Shifting seasons are destroying harvests and causing widespread hunger–but this is just one of the multiple climate change impacts taking their toll on the world’s poorest people–according to a new report released today by Oxfam.

The report "Suffering the Science–Climate Change, People and Poverty." is being published ahead of the G8 Summit in Italy, where climate change and food security are high on the agenda. It combines the latest scientific observations on climate change, and evidence from the communities Oxfam works with in almost 100 countries around the world, to reveal how the burden of climate change is already hitting poor people hard.

The report warns that without immediate action 50 years of development gains in poor countries will be permanently lost. It says that climate-related hunger could be the defining human tragedy of this century.

Suffering the Science outlines evidence of how climate change is affecting every issue linked to poverty and development today including hunger, agriculture, health, labor, water, disasters and displacement.

New research based on interviews with farmers in fifteen countries across the world reveals how once distinct seasons are shifting and rains are disappearing. Farmers from Bangladesh to Uganda and Nicaragua, no longer able to rely on generations of farming experience, are facing failed harvest after failed harvest.

Rice and maize, two of the world’s most important crops on which hundreds of millions depend, particularly in Asia, the Americas and Africa, face significant drops in yields even under mild climate change scenarios, according to the report. Maize yields are forecast to drop by 15% or more by 2020 in much of sub-Saharan Africa and in most of India. One estimate puts the loss to Africa at $2 billion a year.
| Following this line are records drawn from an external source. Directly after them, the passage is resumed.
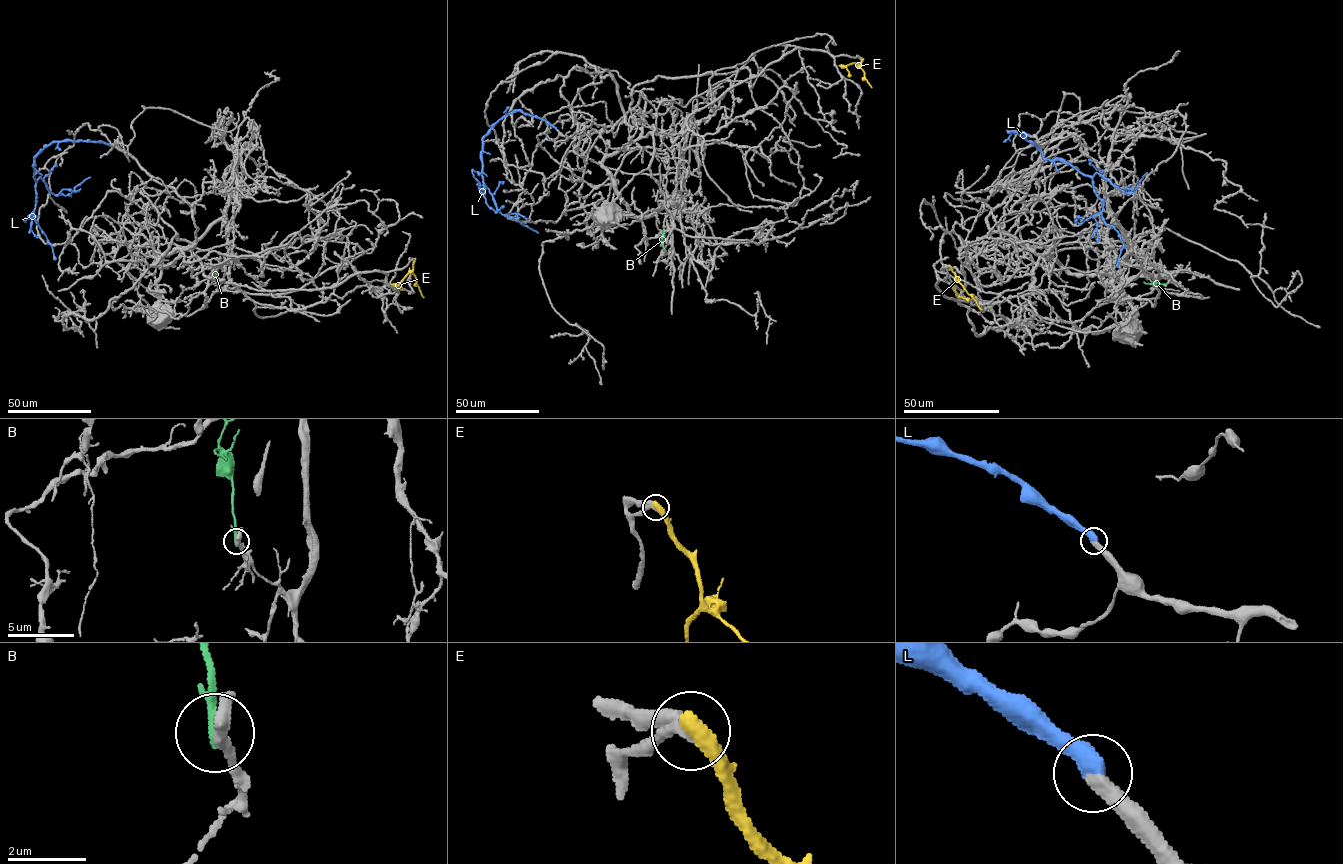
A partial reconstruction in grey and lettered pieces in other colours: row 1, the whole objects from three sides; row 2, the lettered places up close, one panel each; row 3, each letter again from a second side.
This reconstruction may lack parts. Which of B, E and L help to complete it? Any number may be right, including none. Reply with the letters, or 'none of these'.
L

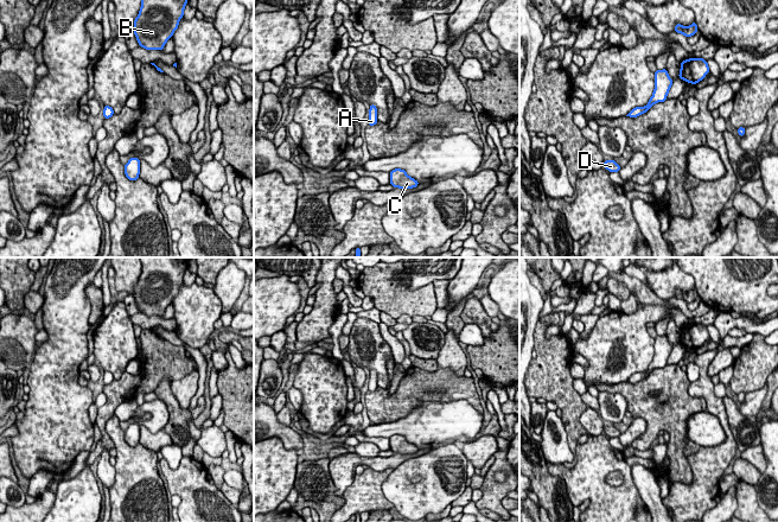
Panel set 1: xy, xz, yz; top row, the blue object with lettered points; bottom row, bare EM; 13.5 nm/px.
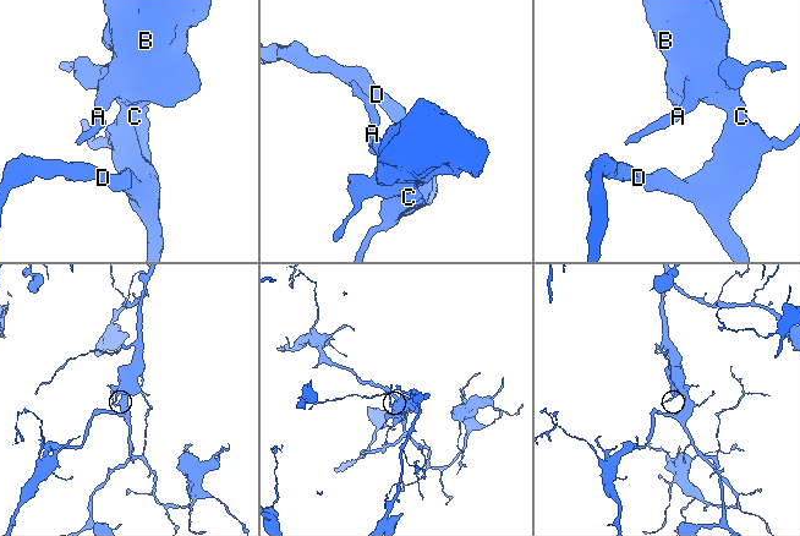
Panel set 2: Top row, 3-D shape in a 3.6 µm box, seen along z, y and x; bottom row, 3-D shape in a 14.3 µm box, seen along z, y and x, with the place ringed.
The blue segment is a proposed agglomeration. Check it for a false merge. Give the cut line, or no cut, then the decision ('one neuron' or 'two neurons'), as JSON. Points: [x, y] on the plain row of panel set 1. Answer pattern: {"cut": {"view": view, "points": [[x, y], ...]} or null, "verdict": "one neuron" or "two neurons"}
{"cut": null, "verdict": "one neuron"}

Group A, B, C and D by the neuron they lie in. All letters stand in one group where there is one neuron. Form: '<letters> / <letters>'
A B C D

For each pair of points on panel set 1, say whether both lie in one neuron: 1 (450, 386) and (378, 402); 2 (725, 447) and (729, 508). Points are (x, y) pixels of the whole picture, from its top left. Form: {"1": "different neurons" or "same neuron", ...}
{"1": "same neuron", "2": "different neurons"}

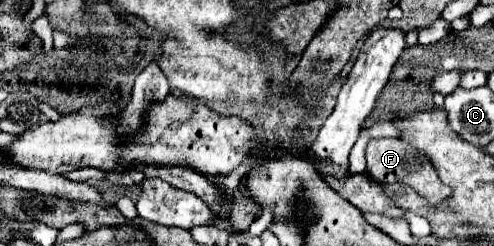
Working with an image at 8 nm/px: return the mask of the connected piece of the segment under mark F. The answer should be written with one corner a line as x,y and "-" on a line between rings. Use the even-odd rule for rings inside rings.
389,137
371,139
367,143
365,157
367,157
367,173
379,183
395,183
395,181
405,183
405,185
413,187
421,197
431,201
431,205
439,205
445,199
449,199
449,195
451,195
449,191
443,189
443,183
439,181
437,171
429,163
429,159
425,159
425,155
421,155
421,151
417,151
411,143
405,143
403,139
389,139

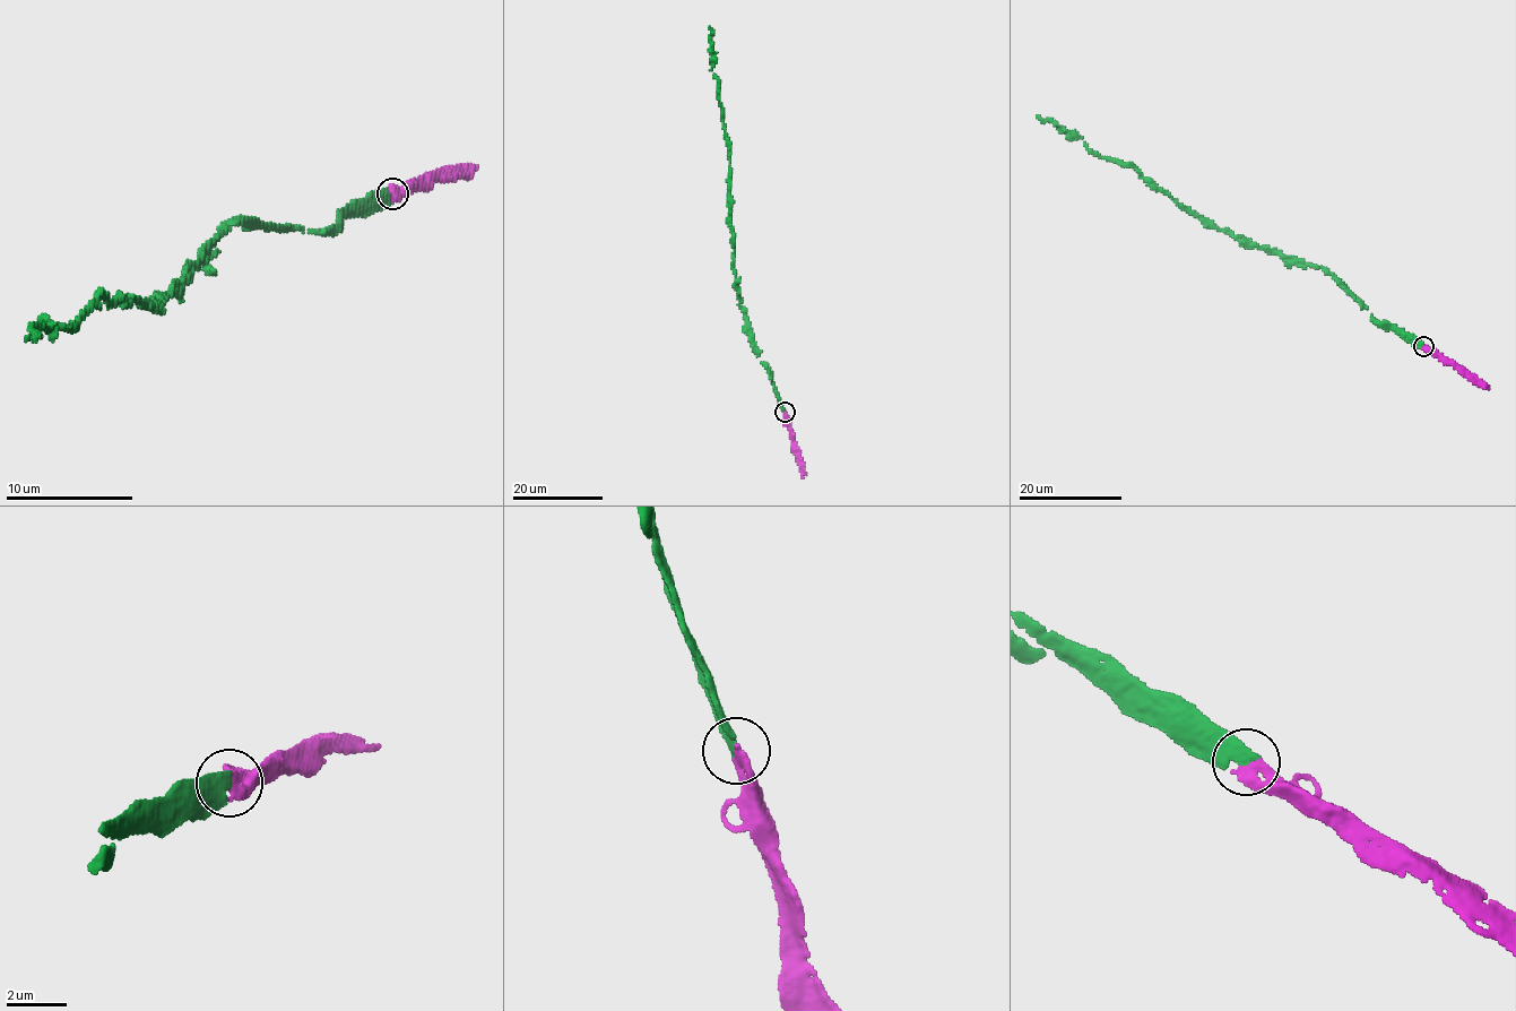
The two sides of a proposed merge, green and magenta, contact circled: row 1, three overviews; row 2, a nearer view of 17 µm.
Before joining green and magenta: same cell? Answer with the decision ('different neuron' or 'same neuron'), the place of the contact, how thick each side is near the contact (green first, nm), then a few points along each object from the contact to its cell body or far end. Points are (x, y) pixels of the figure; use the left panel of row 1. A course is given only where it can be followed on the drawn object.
same neuron; place (392, 193); calibres 360 and 400 nm; course green (393, 192), (329, 233), (224, 225), (181, 300), (154, 311), (98, 292), (77, 329), (48, 320), (25, 340); course magenta (393, 192), (445, 166), (475, 170)

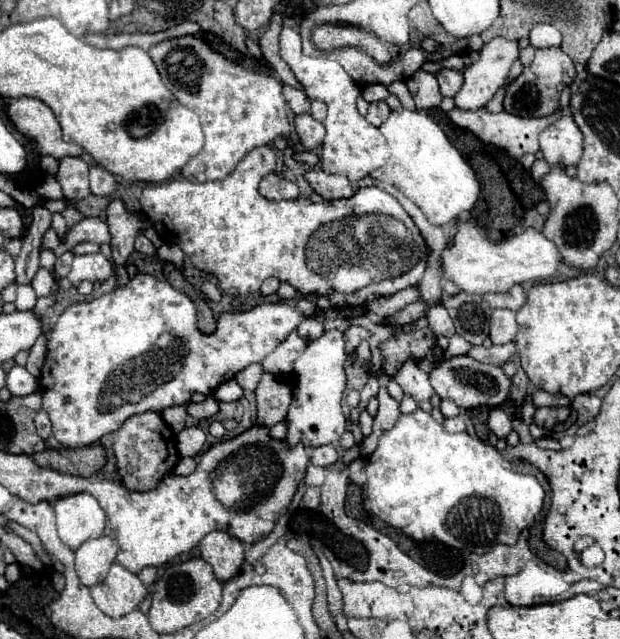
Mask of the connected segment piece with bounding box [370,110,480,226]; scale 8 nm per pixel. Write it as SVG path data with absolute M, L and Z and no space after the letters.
M390 112L388 120L380 126L380 132L388 140L392 154L386 166L374 170L370 176L398 188L408 196L436 226L448 226L462 212L474 208L480 184L472 172L467 160L460 156L454 144L446 138L442 128L424 112Z

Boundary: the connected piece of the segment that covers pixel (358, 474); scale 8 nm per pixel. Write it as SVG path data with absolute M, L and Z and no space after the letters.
M354 458L354 460L350 462L350 466L348 466L348 476L350 476L350 480L352 480L354 484L358 484L358 486L362 486L362 484L366 482L366 472L364 472L364 468L366 468L366 464L364 464L362 458Z

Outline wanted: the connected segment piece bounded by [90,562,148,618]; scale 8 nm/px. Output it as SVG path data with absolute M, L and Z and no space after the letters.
M114 562L108 576L90 590L96 606L110 618L120 618L132 612L148 594L138 576L122 568L118 562Z

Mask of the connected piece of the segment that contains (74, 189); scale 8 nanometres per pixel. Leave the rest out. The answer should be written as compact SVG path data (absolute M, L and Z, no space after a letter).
M80 156L62 158L56 180L60 182L60 186L64 190L64 196L68 200L82 200L90 194L88 164Z

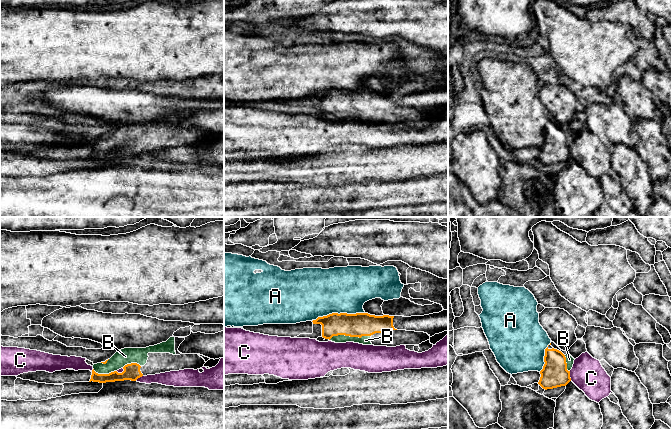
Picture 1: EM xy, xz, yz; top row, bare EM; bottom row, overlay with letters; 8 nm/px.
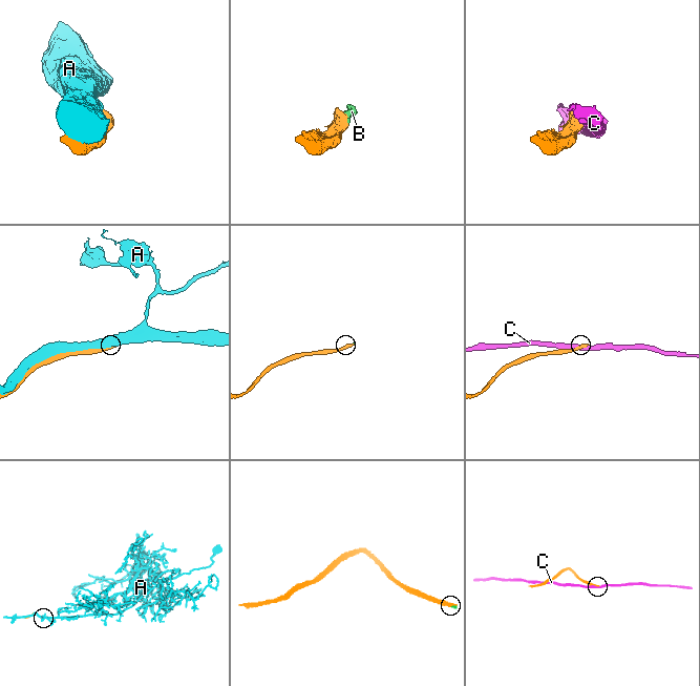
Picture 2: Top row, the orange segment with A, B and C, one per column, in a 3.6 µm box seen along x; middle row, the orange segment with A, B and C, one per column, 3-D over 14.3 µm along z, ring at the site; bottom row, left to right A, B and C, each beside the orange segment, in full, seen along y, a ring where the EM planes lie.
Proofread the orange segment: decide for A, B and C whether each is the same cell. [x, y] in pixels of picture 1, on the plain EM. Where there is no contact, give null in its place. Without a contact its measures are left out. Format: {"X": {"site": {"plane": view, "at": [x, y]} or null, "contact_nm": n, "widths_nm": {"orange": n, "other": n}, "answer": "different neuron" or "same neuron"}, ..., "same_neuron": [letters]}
{"A": {"site": {"plane": "xz", "at": [337, 89]}, "contact_nm": 420, "widths_nm": {"orange": 190, "other": 400}, "answer": "different neuron"}, "B": {"site": {"plane": "xz", "at": [349, 111]}, "contact_nm": 340, "widths_nm": {"orange": 190, "other": 80}, "answer": "same neuron"}, "C": {"site": {"plane": "yz", "at": [569, 152]}, "contact_nm": 80, "widths_nm": {"orange": 220, "other": 260}, "answer": "different neuron"}, "same_neuron": ["B"]}

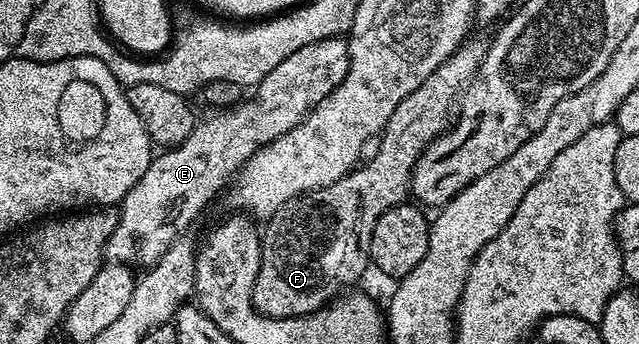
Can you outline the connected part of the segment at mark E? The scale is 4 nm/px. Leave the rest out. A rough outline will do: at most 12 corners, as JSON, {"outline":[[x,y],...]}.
{"outline":[[344,36],[198,120],[120,201],[110,262],[154,265],[255,151],[323,103]]}

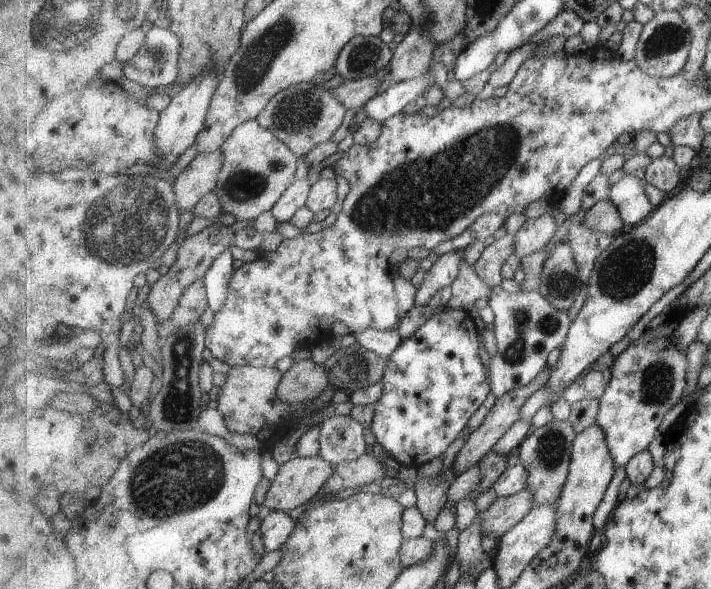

Water supplies are becoming so acutely challenged that several major cities including Kathmandu and La Paz which are dependent on the Himalayan and Andes glaciers may soon be unable to function.

"Climate change is the central poverty issue of our times,” said Jeremy Hobbs, Oxfam International Executive Director. “Climate change is happening today and the world’s poorest people, who already face a daily struggle to survive, are being hit hardest. The evidence is right in front of our eyes. The human cost of climate change is as real as any redundancy or repossession notice.”

A survey of top climate scientists, also published by Oxfam today, said poor people living in low-lying coastal areas, island atolls and mega deltas and farmers are most at risk from climate change because of flooding and prolonged drought. The scientists, all contributors to the International Panel on Climate Change (IPCC), named South Asia and Africa as climate change hotspots.

Many scientists are now sceptical that the world can limit global warming to 2°C because they do not believe that politicians are willing to agree the necessary cuts in carbon emissions, the report says. Two degrees is considered to be “economically acceptable” to rich countries however it would still mean a devastating future for 660 million people. 

Oxfam is calling for G8 leaders to take personal responsibility for delivering a fair and adequate global deal to tackle climate change as only political commitment at the highest level can prevent a human catastrophe. Rich industrialized countries, which created the climate crisis and have the resources to tackle it, must cut their emissions by at least 40 per cent on 1990 levels by 2020 and mobilize $150 billion per year to fund emissions reduction and adaptation in the developing world, Oxfam said.